- [Task goal]:
Report, from the records below, every line where the word "Merece" appears.

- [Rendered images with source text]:
====================
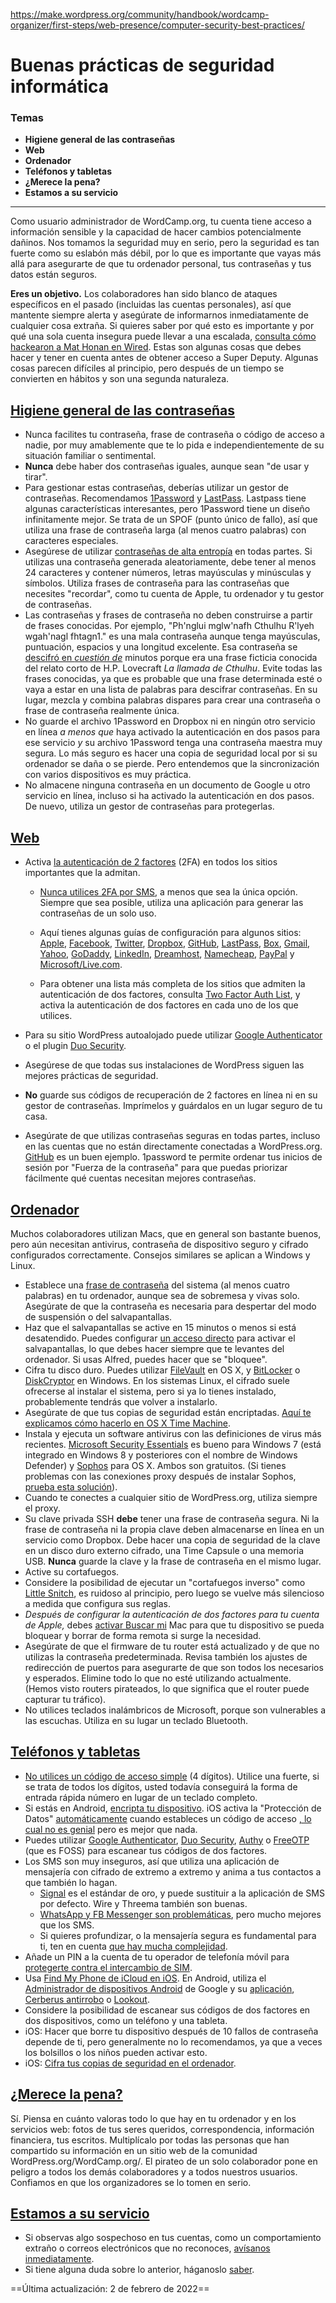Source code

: https://make.wordpress.org/community/handbook/wordcamp-organizer/first-steps/web-presence/computer-security-best-practices/

# Buenas prácticas de seguridad informática

### Temas
- **Higiene general de las contraseñas**
- **Web**
- **Ordenador**
- **Teléfonos y tabletas**
- **¿Merece la pena?**
- **Estamos a su servicio**

---

Como usuario administrador de WordCamp.org, tu cuenta tiene acceso a información sensible y la capacidad de hacer cambios potencialmente dañinos. Nos tomamos la seguridad muy en serio, pero la seguridad es tan fuerte como su eslabón más débil, por lo que es importante que vayas más allá para asegurarte de que tu ordenador personal, tus contraseñas y tus datos están seguros.

**Eres un objetivo.** Los colaboradores han sido blanco de ataques específicos en el pasado (incluidas las cuentas personales), así que mantente siempre alerta y asegúrate de informarnos inmediatamente de cualquier cosa extraña. Si quieres saber por qué esto es importante y por qué una sola cuenta insegura puede llevar a una escalada, [consulta cómo hackearon a Mat Honan en Wired](https://www.wired.com/2012/08/apple-amazon-mat-honan-hacking/). Estas son algunas cosas que debes hacer y tener en cuenta antes de obtener acceso a Super Deputy. Algunas cosas parecen difíciles al principio, pero después de un tiempo se convierten en hábitos y son una segunda naturaleza.

## [Higiene general de las contraseñas](https://make.wordpress.org/community/handbook/wordcamp-organizer/first-steps/web-presence/computer-security-best-practices/#general-password-hygiene)

- Nunca facilites tu contraseña, frase de contraseña o código de acceso a nadie, por muy amablemente que te lo pida e independientemente de su situación familiar o sentimental.
- **Nunca** debe haber dos contraseñas iguales, aunque sean "de usar y tirar".
- Para gestionar estas contraseñas, deberías utilizar un gestor de contraseñas. Recomendamos [1Password](https://1password.com/) y [LastPass](https://www.lastpass.com/). Lastpass tiene algunas características interesantes, pero 1Password tiene un diseño infinitamente mejor. Se trata de un SPOF (punto único de fallo), así que utiliza una frase de contraseña larga (al menos cuatro palabras) con caracteres especiales.
- Asegúrese de utilizar [contraseñas de alta entropía](https://en.support.wordpress.com/selecting-a-strong-password/#how-to-create-a-passphrase) en todas partes. Si utilizas una contraseña generada aleatoriamente, debe tener al menos 24 caracteres y contener números, letras mayúsculas y minúsculas y símbolos. Utiliza frases de contraseña para las contraseñas que necesites "recordar", como tu cuenta de Apple, tu ordenador y tu gestor de contraseñas.
- Las contraseñas y frases de contraseña no deben construirse a partir de frases conocidas. Por ejemplo, "Ph'nglui mglw'nafh Cthulhu R'lyeh wgah'nagl fhtagn1." es una mala contraseña aunque tenga mayúsculas, puntuación, espacios y una longitud excelente. Esa contraseña se [descifró en _cuestión de_](https://arstechnica.com/information-technology/2013/08/thereisnofatebutwhatwemake-turbo-charged-cracking-comes-to-long-passwords/) minutos porque era una frase ficticia conocida del relato corto de H.P. Lovecraft _La llamada de Cthulhu_. Evite todas las frases conocidas, ya que es probable que una frase determinada esté o vaya a estar en una lista de palabras para descifrar contraseñas. En su lugar, mezcla y combina palabras dispares para crear una contraseña o frase de contraseña realmente única.
- No guarde el archivo 1Password en Dropbox ni en ningún otro servicio en línea _a menos que_ haya activado la autenticación en dos pasos para ese servicio _y_ su archivo 1Password tenga una contraseña maestra muy segura. Lo más seguro es hacer una copia de seguridad local por si su ordenador se daña o se pierde. Pero entendemos que la sincronización con varios dispositivos es muy práctica.
- No almacene ninguna contraseña en un documento de Google u otro servicio en línea, incluso si ha activado la autenticación en dos pasos. De nuevo, utiliza un gestor de contraseñas para protegerlas.

## [Web](https://make.wordpress.org/community/handbook/wordcamp-organizer/first-steps/web-presence/computer-security-best-practices/#web)

- Activa [la autenticación de 2 factores](http://searchsecurity.techtarget.com/definition/two-factor-authentication) (2FA) en todos los sitios importantes que la admitan.
    
    - [Nunca utilices 2FA por SMS](https://www.schneier.com/blog/archives/2016/08/nist_is_no_long.html), a menos que sea la única opción. Siempre que sea posible, utiliza una aplicación para generar las contraseñas de un solo uso.
    
    - Aquí tienes algunas guías de configuración para algunos sitios: [Apple](https://support.apple.com/kb/HT5570), [Facebook](https://www.facebook.com/help/909243165853369/?helpref=hc_fnav), [Twitter](https://support.twitter.com/articles/20170388), [Dropbox](https://www.dropbox.com/help/363/en), [GitHub](https://help.github.com/articles/about-two-factor-authentication/), [LastPass](https://support.logmeininc.com/lastpass/help/enable-multifactor-authentication-lp010002), [Box](https://support.box.com/hc/en-us/articles/360044195853-Configuring-Two-Step-Login-Verification), [Gmail](https://support.google.com/accounts/answer/180744?hl=en), [Yahoo](http://help.yahoo.com/kb/index?page=content&y=PROD_ACCT&locale=en_US&id=SLN5013), [GoDaddy](https://www.godaddy.com/help/what-is-2-step-verification-31995), [LinkedIn](https://www.linkedin.com/help/linkedin/answer/531/two-step-verification-overview?lang=en), [Dreamhost](https://help.dreamhost.com/hc/en-us/articles/216013897-Multifactor-Authentication-overview), [Namecheap](https://www.namecheap.com/support/knowledgebase/article.aspx/9253/45/how-to-two-factor-authentication), [PayPal](https://www.paypal.com/us/cgi-bin?cmd=xpt/Marketing_CommandDriven/securitycenter/PayPalSecurityKey-outside&bn_r=o) y [Microsoft/Live.com](http://windows.microsoft.com/en-au/windows/two-step-verification-faq).
    - Para obtener una lista más completa de los sitios que admiten la autenticación de dos factores, consulta [Two Factor Auth List](http://twofactorauth.org/), y activa la autenticación de dos factores en cada uno de los que utilices.
- Para su sitio WordPress autoalojado puede utilizar [Google Authenticator](https://wordpress.org/plugins/google-authenticator/) o el plugin [Duo Security](https://duo.com/docs/wordpress).
- Asegúrese de que todas sus instalaciones de WordPress siguen las mejores prácticas de seguridad.
- **No** guarde sus códigos de recuperación de 2 factores en línea ni en su gestor de contraseñas. Imprímelos y guárdalos en un lugar seguro de tu casa.
- Asegúrate de que utilizas contraseñas seguras en todas partes, incluso en las cuentas que no están directamente conectadas a WordPress.org. [GitHub](https://github.com/) es un buen ejemplo. 1password te permite ordenar tus inicios de sesión por "Fuerza de la contraseña" para que puedas priorizar fácilmente qué cuentas necesitan mejores contraseñas.

## [Ordenador](https://make.wordpress.org/community/handbook/wordcamp-organizer/first-steps/web-presence/computer-security-best-practices/#computer)

Muchos colaboradores utilizan Macs, que en general son bastante buenos, pero aún necesitan antivirus, contraseña de dispositivo seguro y cifrado configurados correctamente. Consejos similares se aplican a Windows y Linux.

- Establece una [frase de contraseña](https://en.support.wordpress.com/selecting-a-strong-password/#how-to-create-a-passphrase) del sistema (al menos cuatro palabras) en tu ordenador, aunque sea de sobremesa y vivas solo. Asegúrate de que la contraseña es necesaria para despertar del modo de suspensión o del salvapantallas.
- Haz que el salvapantallas se active en 15 minutos o menos si está desatendido. Puedes configurar [un acceso directo](https://www.macworld.com/article/1049080/software/lockscreen.html) para activar el salvapantallas, lo que debes hacer siempre que te levantes del ordenador. Si usas Alfred, puedes hacer que se "bloquee".
- Cifra tu disco duro. Puedes utilizar [FileVault](https://support.apple.com/kb/HT4790) en OS X, y [BitLocker](https://www.howtogeek.com/192894/how-to-set-up-bitlocker-encryption-on-windows/) o [DiskCryptor](https://ssd.eff.org/en/node/49 "How to: Encrypt Your Windows Device") en Windows. En los sistemas Linux, el cifrado suele ofrecerse al instalar el sistema, pero si ya lo tienes instalado, probablemente tendrás que volver a instalarlo.
- Asegúrate de que tus copias de seguridad están encriptadas. [Aquí te explicamos cómo hacerlo en OS X Time Machine](https://support.apple.com/en-euro/guide/mac-help/mh11421/mac).
- Instala y ejecuta un software antivirus con las definiciones de virus más recientes. [Microsoft Security Essentials](https://support.microsoft.com/de-de/help/14210/security-essentials-download) es bueno para Windows 7 (está integrado en Windows 8 y posteriores con el nombre de Windows Defender) y [Sophos](https://home.sophos.com/mac) para OS X. Ambos son gratuitos. (Si tienes problemas con las conexiones proxy después de instalar Sophos, [prueba esta solución](https://cloudup.com/cCq4WF7KUVM)).
- Cuando te conectes a cualquier sitio de WordPress.org, utiliza siempre el proxy.
- Su clave privada SSH **debe** tener una frase de contraseña segura. Ni la frase de contraseña ni la propia clave deben almacenarse en línea en un servicio como Dropbox. Debe hacer una copia de seguridad de la clave en un disco duro externo cifrado, una Time Capsule o una memoria USB. **Nunca** guarde la clave y la frase de contraseña en el mismo lugar.
- Active su cortafuegos.
- Considere la posibilidad de ejecutar un "cortafuegos inverso" como [Little Snitch](https://www.obdev.at/products/littlesnitch/index.html), es ruidoso al principio, pero luego se vuelve más silencioso a medida que configura sus reglas.
- _Después de configurar la autenticación de dos factores para tu cuenta de Apple,_ debes [activar Buscar mi](https://www.apple.com/icloud/setup/mac.html) Mac para que tu dispositivo se pueda bloquear y borrar de forma remota si surge la necesidad.
- Asegúrate de que el firmware de tu router está actualizado y de que no utilizas la contraseña predeterminada. Revisa también los ajustes de redirección de puertos para asegurarte de que son todos los necesarios y esperados. Elimine todo lo que no esté utilizando actualmente. (Hemos visto routers pirateados, lo que significa que el router puede capturar tu tráfico).
- No utilices teclados inalámbricos de Microsoft, porque son vulnerables a las escuchas. Utiliza en su lugar un teclado Bluetooth.

## [Teléfonos y tabletas](https://make.wordpress.org/community/handbook/wordcamp-organizer/first-steps/web-presence/computer-security-best-practices/#phones-and-tablets)

- [No utilices un código de acceso simple](https://support.apple.com/kb/HT4113) (4 dígitos). Utilice una fuerte, si se trata de todos los dígitos, usted todavía conseguirá la forma de entrada rápida número en lugar de un teclado completo.
- Si estás en Android, [encripta tu dispositivo](http://www.howtogeek.com/141953/how-to-encrypt-your-android-phone-and-why-you-might-want-to/). iOS activa la "Protección de Datos" [automáticamente](http://searchconsumerization.techtarget.com/tip/How-iOS-encryption-and-Data-Protection-work) cuando estableces un código de acceso [, lo cual no es genial](http://www.zdziarski.com/blog/?p=2149) pero es mejor que nada.
- Puedes utilizar [Google Authenticator](https://support.google.com/accounts/answer/1066447?rd=1), [Duo Security](https://www.duosecurity.com/), [Authy](https://www.authy.com/) o [FreeOTP](https://fedorahosted.org/freeotp/) (que es FOSS) para escanear tus códigos de dos factores.
- Los SMS son muy inseguros, así que utiliza una aplicación de mensajería con cifrado de extremo a extremo y anima a tus contactos a que también lo hagan.
    - [Signal](https://www.signal.org/) es el estándar de oro, y puede sustituir a la aplicación de SMS por defecto. Wire y Threema también son buenas.
    - [WhatsApp y FB Messenger son problemáticas](https://www.securemessagingapps.com/), pero mucho mejores que los SMS.
    - Si quieres profundizar, o la mensajería segura es fundamental para ti, ten en cuenta [que hay mucha complejidad](https://www.eff.org/deeplinks/2018/03/secure-messaging-more-secure-mess).
- Añade un PIN a la cuenta de tu operador de telefonía móvil para [protegerte contra el intercambio de SIM](https://www.vice.com/en_us/article/zm8a9y/how-to-protect-yourself-from-sim-swapping-hacks).
- Usa [Find My Phone de iCloud en iOS](https://www.apple.com/icloud/features/find-my-iphone.html). En Android, utiliza el [Administrador de dispositivos Android](https://www.google.com/android/devicemanager) de Google y su [aplicación](https://play.google.com/store/apps/details?id=com.google.android.apps.adm&hl=en), [Cerberus antirrobo](https://www.cerberusapp.com/) o [Lookout](https://play.google.com/store/apps/details?id=com.lookout&hl=en).
- Considere la posibilidad de escanear sus códigos de dos factores en dos dispositivos, como un teléfono y una tableta.
- iOS: Hacer que borre tu dispositivo después de 10 fallos de contraseña depende de ti, pero generalmente no lo recomendamos, ya que a veces los bolsillos o los niños pueden activar esto.
- iOS: [Cifra tus copias de seguridad en el ordenador](https://cloudup.com/cuVfSHIiFY0).

## [¿Merece la pena?](https://make.wordpress.org/community/handbook/wordcamp-organizer/first-steps/web-presence/computer-security-best-practices/#is-it-all-worth-it)

Sí. Piensa en cuánto valoras todo lo que hay en tu ordenador y en los servicios web: fotos de tus seres queridos, correspondencia, información financiera, tus escritos. Multiplícalo por todas las personas que han compartido su información en un sitio web de la comunidad WordPress.org/WordCamp.org/. El pirateo de un solo colaborador pone en peligro a todos los demás colaboradores y a todos nuestros usuarios. Confiamos en que los organizadores se lo tomen en serio.

## [Estamos a su servicio](https://make.wordpress.org/community/handbook/wordcamp-organizer/first-steps/web-presence/computer-security-best-practices/#we-re-at-your-service)

- Si observas algo sospechoso en tus cuentas, como un comportamiento extraño o correos electrónicos que no reconoces, [avísanos inmediatamente](mailto:support@wordcamp.org).
- Si tiene alguna duda sobre lo anterior, háganoslo [saber](mailto:support@wordcamp.org).

==Última actualización: 2 de febrero de 2022==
====================
- [Written answer]:
- **¿Merece la pena?**
## [¿Merece la pena?](https://make.wordpress.org/community/handbook/wordcamp-organizer/first-steps/web-presence/computer-security-best-practices/#is-it-all-worth-it)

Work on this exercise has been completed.